Akebia Therapeutics announced positive top-line results from INNO2VATE, the global phase-III cardiovascular outcomes program evaluating the efficacy and safety of vadadustat versus darbepoetin alfa for the treatment of anemia due to Chronic Kidney Disease (CKD) in adult dialysis-dependent patients (DD-CKD). Vadadustat achieved the primary and key secondary efficacy endpoints in each of the two INNO2VATE studies, demonstrating non-inferiority to darbepoetin alfa.
Akebia’s global INNO2VATE program includes two separate Phase 3 studies (Correction/Conversion and Conversion), which collectively enrolled 3,923 adult patients on dialysis with anemia due to CKD. Both INNO2VATE studies are global, multicenter, open label (sponsor blinded), active-controlled (darbepoetin alfa – an injectable erythropoiesis stimulating agent (ESA)), non-inferiority studies. In both studies, patients were randomized 1:1 to receive either vadadustat or darbepoetin alfa. Vadadustat was initiated at a starting oral dose of 300 mg once daily and adjusted over time in increments of 150 mg within the range of 150 to 600 mg daily, while darbepoetin alfa was dosed per the drug label guidelines.
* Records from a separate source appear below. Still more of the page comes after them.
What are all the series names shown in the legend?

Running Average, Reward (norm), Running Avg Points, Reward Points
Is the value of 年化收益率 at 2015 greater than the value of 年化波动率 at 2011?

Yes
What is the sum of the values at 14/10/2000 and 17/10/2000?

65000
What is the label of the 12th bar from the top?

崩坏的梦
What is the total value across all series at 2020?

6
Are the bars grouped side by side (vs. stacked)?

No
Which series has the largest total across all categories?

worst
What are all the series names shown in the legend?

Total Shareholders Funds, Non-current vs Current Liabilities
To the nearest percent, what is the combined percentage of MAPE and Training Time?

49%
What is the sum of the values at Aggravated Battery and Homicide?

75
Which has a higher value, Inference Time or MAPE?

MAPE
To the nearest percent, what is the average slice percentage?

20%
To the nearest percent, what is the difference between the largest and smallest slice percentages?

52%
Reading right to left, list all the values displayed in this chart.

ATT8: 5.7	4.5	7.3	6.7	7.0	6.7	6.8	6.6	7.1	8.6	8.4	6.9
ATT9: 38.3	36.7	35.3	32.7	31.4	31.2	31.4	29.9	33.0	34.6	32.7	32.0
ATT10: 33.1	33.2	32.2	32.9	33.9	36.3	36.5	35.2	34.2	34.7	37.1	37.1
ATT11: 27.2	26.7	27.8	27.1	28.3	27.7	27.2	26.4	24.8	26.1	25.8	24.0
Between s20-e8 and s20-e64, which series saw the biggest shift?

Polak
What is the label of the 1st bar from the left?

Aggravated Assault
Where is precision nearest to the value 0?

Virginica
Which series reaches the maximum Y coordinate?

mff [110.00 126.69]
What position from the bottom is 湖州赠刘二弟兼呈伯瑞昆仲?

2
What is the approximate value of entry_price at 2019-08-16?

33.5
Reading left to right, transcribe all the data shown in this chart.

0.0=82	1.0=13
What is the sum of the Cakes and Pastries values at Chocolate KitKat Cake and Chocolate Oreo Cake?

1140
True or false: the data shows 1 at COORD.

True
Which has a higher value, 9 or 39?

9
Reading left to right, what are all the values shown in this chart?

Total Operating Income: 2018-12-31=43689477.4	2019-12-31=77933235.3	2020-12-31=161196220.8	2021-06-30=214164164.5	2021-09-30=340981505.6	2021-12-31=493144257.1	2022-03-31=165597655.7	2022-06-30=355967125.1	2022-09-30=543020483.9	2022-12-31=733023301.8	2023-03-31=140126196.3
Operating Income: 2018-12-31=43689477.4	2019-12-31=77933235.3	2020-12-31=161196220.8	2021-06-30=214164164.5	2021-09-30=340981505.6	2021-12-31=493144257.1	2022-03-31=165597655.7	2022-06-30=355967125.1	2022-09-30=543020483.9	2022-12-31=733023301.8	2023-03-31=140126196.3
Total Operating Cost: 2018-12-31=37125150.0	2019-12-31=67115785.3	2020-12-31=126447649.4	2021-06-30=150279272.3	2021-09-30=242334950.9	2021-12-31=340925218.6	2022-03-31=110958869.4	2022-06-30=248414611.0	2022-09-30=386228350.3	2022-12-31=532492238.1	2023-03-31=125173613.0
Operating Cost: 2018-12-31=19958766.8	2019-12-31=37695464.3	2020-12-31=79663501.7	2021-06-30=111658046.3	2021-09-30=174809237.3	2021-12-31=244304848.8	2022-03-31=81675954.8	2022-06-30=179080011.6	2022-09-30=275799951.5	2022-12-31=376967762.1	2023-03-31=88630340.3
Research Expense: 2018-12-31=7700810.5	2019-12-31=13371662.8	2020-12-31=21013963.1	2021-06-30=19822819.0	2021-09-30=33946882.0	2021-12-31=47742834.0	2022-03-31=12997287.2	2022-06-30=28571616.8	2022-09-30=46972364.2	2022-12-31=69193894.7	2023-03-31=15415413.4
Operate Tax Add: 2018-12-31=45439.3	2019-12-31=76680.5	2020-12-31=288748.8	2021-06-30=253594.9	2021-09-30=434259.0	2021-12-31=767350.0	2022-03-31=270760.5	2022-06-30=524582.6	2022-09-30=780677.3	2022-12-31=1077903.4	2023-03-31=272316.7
Patients treated with vadadustat achieved the primary and key secondary efficacy endpoint in each of the two INNO2VATE studies, demonstrating non-inferiority to darbepoetin alfa as measured by a mean change in hemoglobin (Hb) between baseline and the primary evaluation period (weeks 24 to 36) and secondary evaluation period (weeks 40 to 52). Vadadustat also achieved the primary safety endpoint of the INNO2VATE program, defined as non-inferiority of vadadustat versus darbepoetin alfa in time to first occurrence of major adverse cardiovascular events (MACE), which is a composite of all-cause mortality, non-fatal myocardial infarction, or non-fatal stroke across both INNO2VATE studies. Each analysis was measured against non-inferiority (NI) margins agreed upon with the U.S. Food and Drug Administration (FDA) and the European Medicines Agency (EMA).
The Phase 3 program includes the PRO2TECT studies of vadadustat for the treatment of anemia due to CKD in adult patients not on dialysis. The Company expects read out data in mid-2020. Following completion of the program, Akebia plans to submit to FDA an NDA for vadadustat for the treatment of anemia due to CKD in adult dialysis-dependent and non-dialysis dependent patients. Collaboration partner Otsuka Pharmaceutical Co. also plans to submit a Marketing Authorization Application (MAA) to EMA. A Japanese New Drug Application (JNDA) for vadadustat was submitted to the Pharmaceuticals and Medical Devices Agency (PMDA) in July 2019 by Mitsubishi Tanabe Pharma Corporation (MTPC), Akebia’s development and commercialization collaboration partner in Japan for vadadustat.
Vadadustat is an oral hypoxia-inducible factor prolyl hydroxylase (HIF-PH) inhibitor designed to mimic the physiologic effect of altitude on oxygen availability. At higher altitudes, the body responds to lower oxygen availability with stabilization of hypoxia-inducible factor, which can lead to increased red blood cell production and improved oxygen delivery to tissues.
About Anemia due to Chronic Kidney Disease (CKD)
Anemia is a condition in which a person lacks enough healthy red blood cells to carry adequate oxygen to the body’s tissues. It commonly occurs in people with CKD because their kidneys do not produce enough erythropoietin (EPO), a hormone that helps regulate production of red blood cells. Anemia due to CKD can have a profound impact on a person’s quality of life as it can cause fatigue, dizziness, shortness of breath and cognitive dysfunction. Left untreated, anemia leads to deterioration in health and is associated with increased morbidity and mortality in people with CKD.